The second trail run of the week took me out to Brazos Bend State Park, southwest of Houston. It’s a very well-known park in the area, the upkeep and amenities are fantastic, and the staff is friendly and helpful. When I arrived, I purchased an annual Texas State Parks pass ($70), and the ranger assisting me was able to recommend trails to run on, as well as which ones to avoid because they were still recovering from heavy rain.
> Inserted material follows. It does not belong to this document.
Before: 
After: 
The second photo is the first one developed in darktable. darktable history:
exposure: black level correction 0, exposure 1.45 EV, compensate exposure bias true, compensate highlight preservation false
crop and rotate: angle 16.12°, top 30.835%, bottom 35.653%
The website claims 37 miles of hiking trails in the park, which I believe includes the paved areas as well, and I covered around 6 or so. I’ll share what I did that day and update the blog once I explore and find out more. I’m including an image of the map the ranger gave me, with his recommendations highlighted in yellow, and what I actually ran in blue marker. (I ran out a bit on some other trails to get a look around, which is how I covered 6 miles). The black “X” marks trails I was to avoid.

IMG_0862.jpg

 

I parked behind Elm Lake, right at the turn-around, and took the Elm Lake Loop Trail to the Spillway Trail. If you didn’t know, Brazos Bend is known for its wild alligator population, and I was not disappointed. Not one mile into my run, I saw two from a bridge on the Spillway Trail, then came across one right on the path. I wasn’t sure what to do, as cautionary signage insisted on giving the animals a birth of 30 feet, which was impossible with water on both sides of the trail. I don’t know how fast alligators are, but I remembered a friend saying he just ran by them in the park all the time. I started to approach, and at that moment the formerly still reptile started moving its legs and opening its mouth at me, and I was done. I had planned to take the Spillway Trail around 40 Acre Lake, but I turned back and made my way back to the Elm Lake Trail.

 

When I came to the Pliant Slough trail, I took that. The ranger hadn’t mentioned it as good or something to avoid, and I’m glad I ran it. The ground was super springy, and I was reminded how much better it feels to be off of concrete. The trail was only a mile long, and I was loving the stretch so much that I was tempted to run it twice, but instead took the trail back around to the observatory, where I made my way back around Elm Lake once again. When I got near my car, I ran past to the Horseshoe Lake Loop, trying to get to at least 6 miles.

 

I didn’t even cover a third of the mileage in the park, but of what I did see, none of it was single track, and it was all very flat. Still, it’s a great place to get in long runs off of the concrete, if the pretty scenery doesn’t interest you, watching for alligators will keep you from getting bored!